Ruth Root
Read the critics on Ruth Root, and the names dropped are Philip Guston, Ellsworth Kelly, Piet Mondrian, and Richard Tuttle. The Guston references derive from the waggish strategy by which Root made her earlier color-block abstractions self-conscious: Little pairs of eyes peeped through what one had assumed to be a flat, nonillusionistic span of paint, and lit cigarettes protruded from the seams where colors touched. It was a gimmick, albeit a clever one, and in her recent show Root wisely rested it. Without the sexy, anthropomorphic gestures toward satiety, wariness, and contemplation, her abstractions (still enamel on wafer-thin, shaped aluminum panels) were left to speak for themselves in the old language of grid and hue.
In this realm of “pure” abstraction, the debt to Kelly’s color/form juxtapositions looms especially large. There’s ample urban boogie-woogie in the way the aluminum’s odd curves balance against those sharp-edged, irregularly sized color patches, and Root’s palette—favoring chocolate browns and metal grays enlivened by lemon, lavender, or cherry—exhibits something of Tuttle’s knowing innocence. So are these paintings simply adroit syntheses concocted in the History of Abstraction Lab? Is the nudge-wink of the eyes and cigarettes still what the work is all about?
Fortunately no, or at least not completely. The weight of the father figures remains, but in her cheerful, bollocksy way, Root comes close to Harold Bloom’s discussion of the absorption and reconfiguration of the precursor. It was even possible, at Kelly’s concurrent show nearby, to see his elegant arcs and methodical chromatic juxtapositions as replies to Root’s insouciance rather than the other way around. In other words, Root’s relationship to her lineage goes beyond teasing appropriation to genuine engagement. And even if you didn’t know Kelly existed, you could still enjoy the way Root slips along the left side of one painting from cool sea gray to warm clay gray to strident candy purple to bruised red-brown and back to a different cool gray, the way she makes a brighter passage smaller to punch up its tang or plays a lilac corner against a blip of acid yellow, a prong of dirty tiger-lily orange, and a heavy section of charcoal (all works Untitled, 2002–2003). It’s amusing and obscurely satisfying to perceive Root’s rule that curved or slanted edges appear courtesy of the cut aluminum only, while lines where paint abuts paint are ruled and right-angled—as if the tight interiors were being squashed and molded by a separate kind of physics in the world beyond.
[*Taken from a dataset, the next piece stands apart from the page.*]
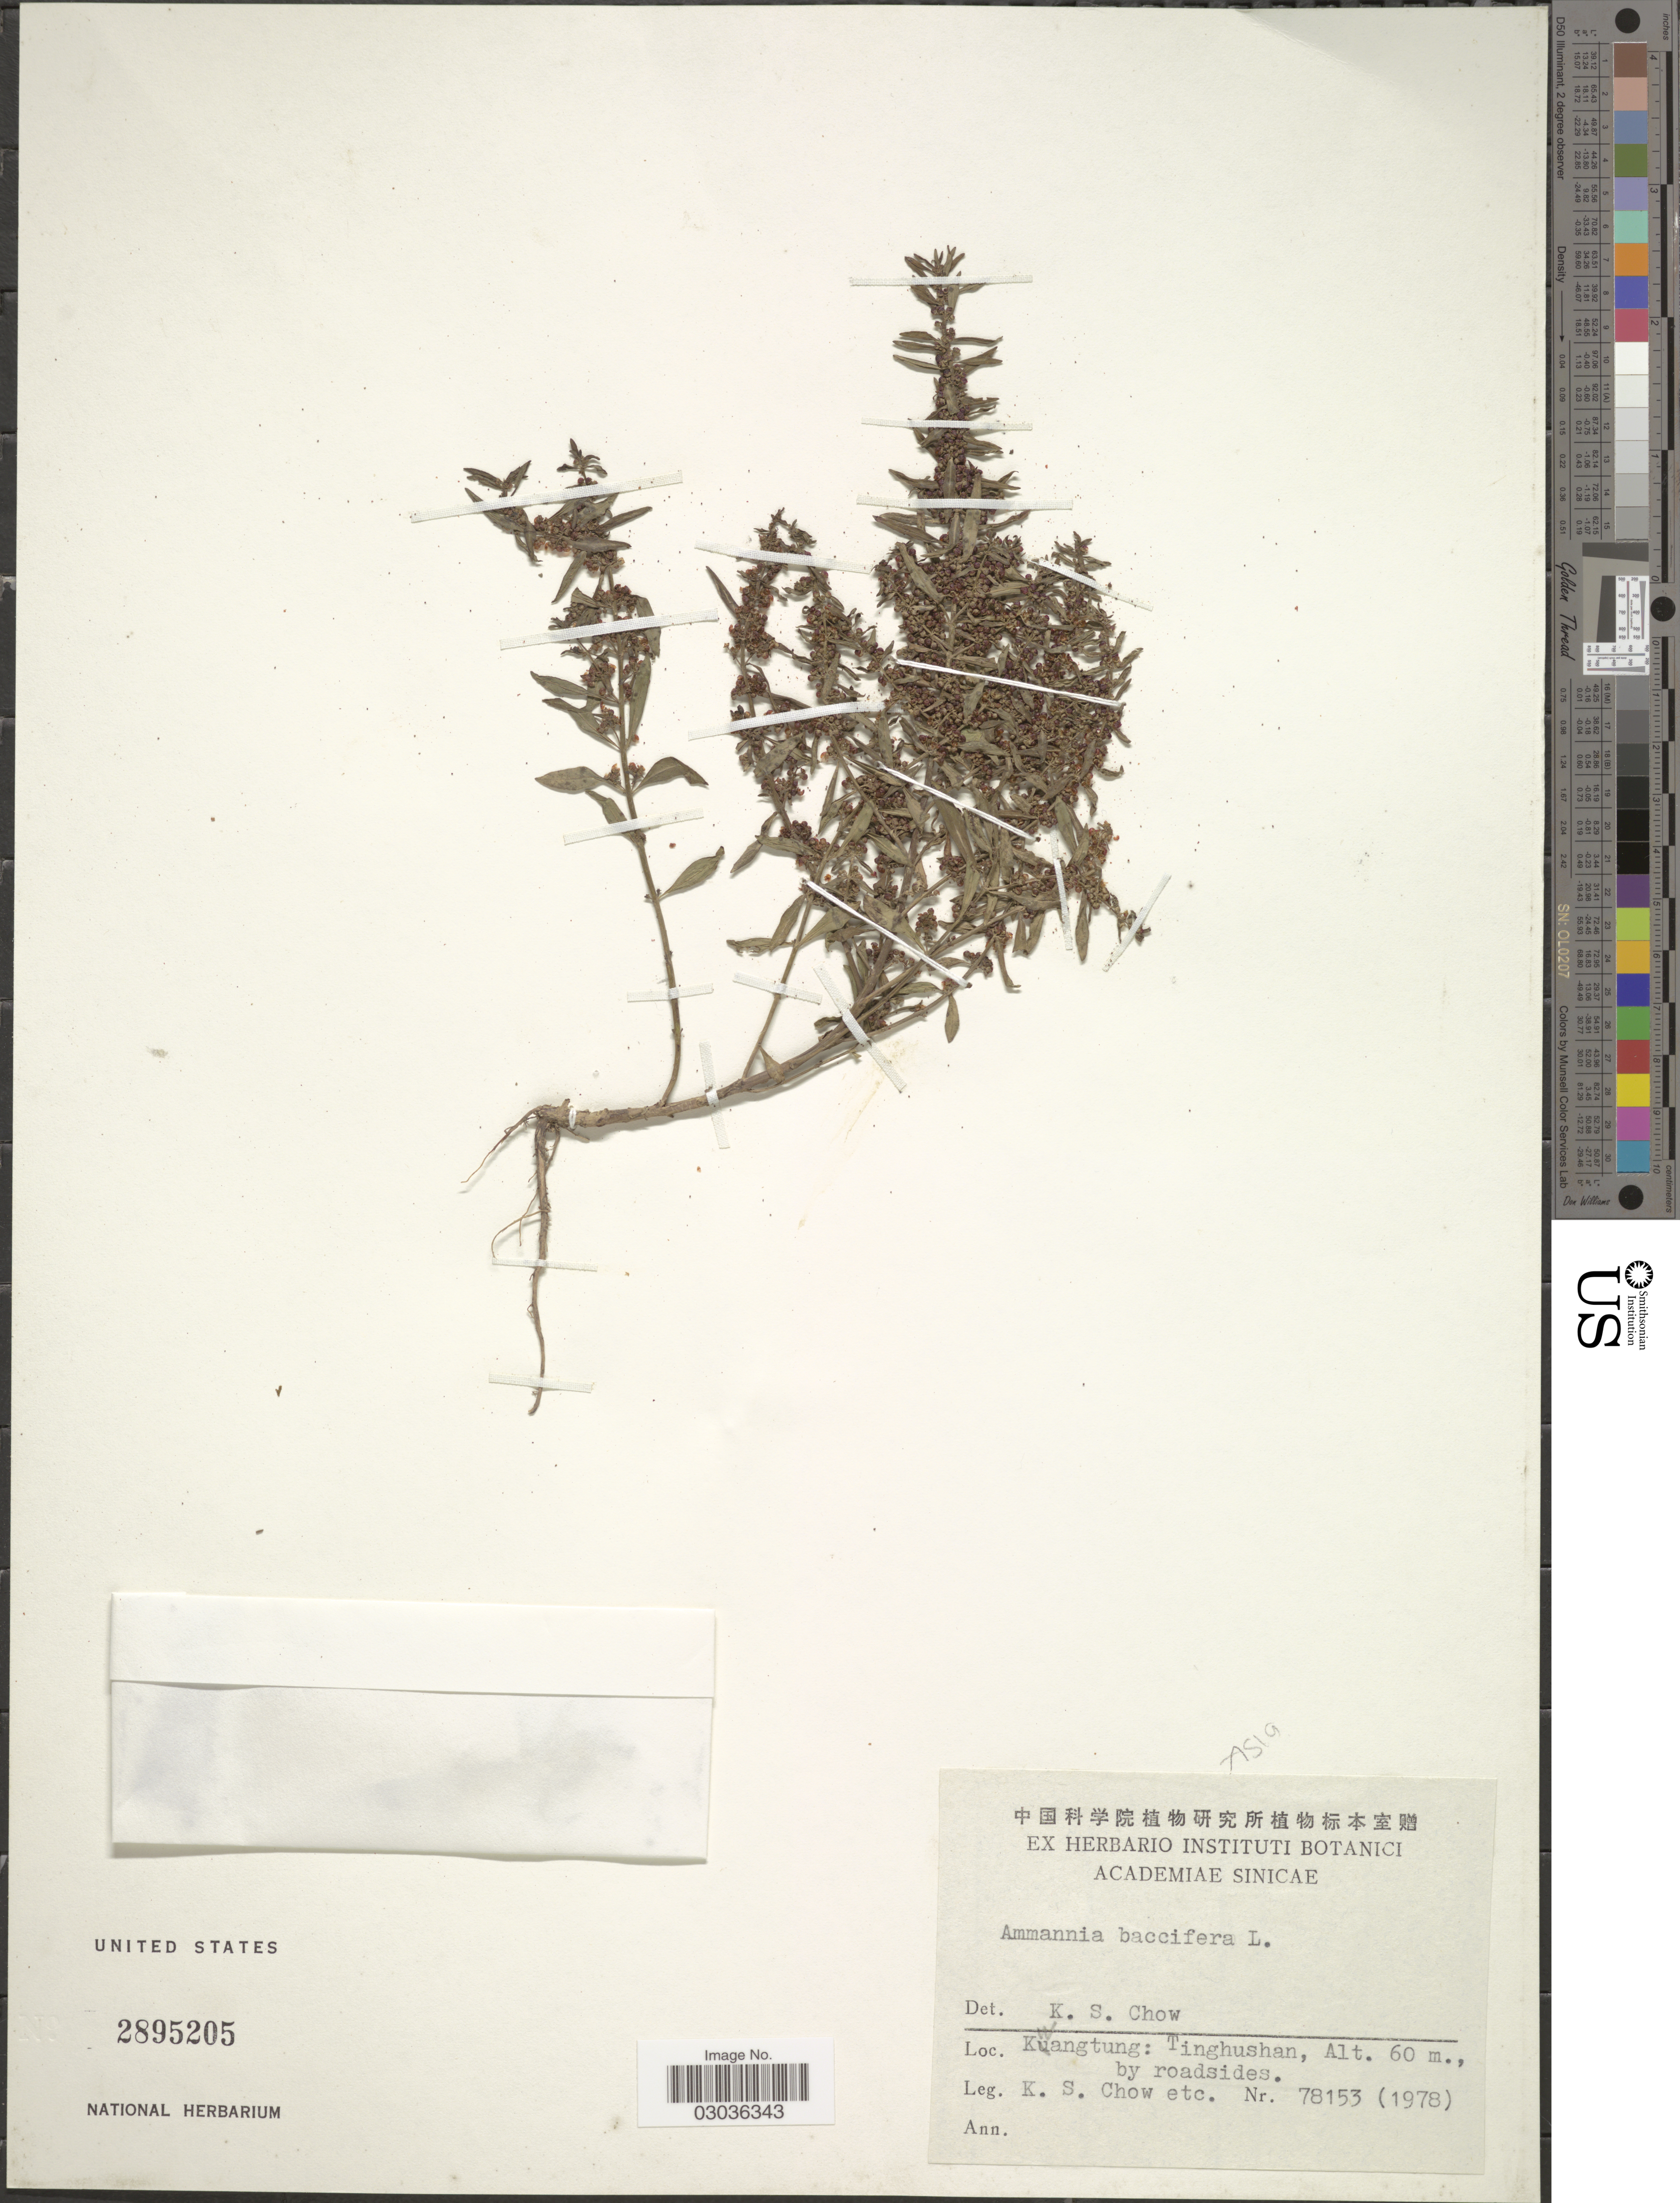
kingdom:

Such viewing games attempt to isolate what make Root’s paintings fresh, when their touchstones are decades old. Partly it’s the plasticky regularity of their surfaces and the muted designer dorkiness of the colors they come in. Inviting Josef Albers–ish reveries about adjacency and complement, they also nod toward commercial-design vocabularies, from the Pantone system to T-shirt choices in a catalogue. There’s a feeling that at any moment the tension among their components could slacken and they’d rearrange, not like headlights on a wet night on Broadway scored by bebop clarinet but like pixels scrambling, accompanied by a menu of beeps, clicks, and whirrs.
This reading may fall into what could be called the digital fallacy. Root’s work glides forward on a purposely deadpan or flattened sprightliness, an energy that’s neither simulated nor ironized but intensely mediated—and it’s tempting to ascribe this to technology’s conceptual and visual influences. She’s in debt not only to venerable painterly tradition but to immaterial, manipulable image units, and it’s this meld that makes Root especially fun to look at now. But what really matters—what empowers her to take on that tradition of hard-edge abstraction and own it in 2003—is the way her colors, laid together, make a synesthetic sound inside one’s eyes.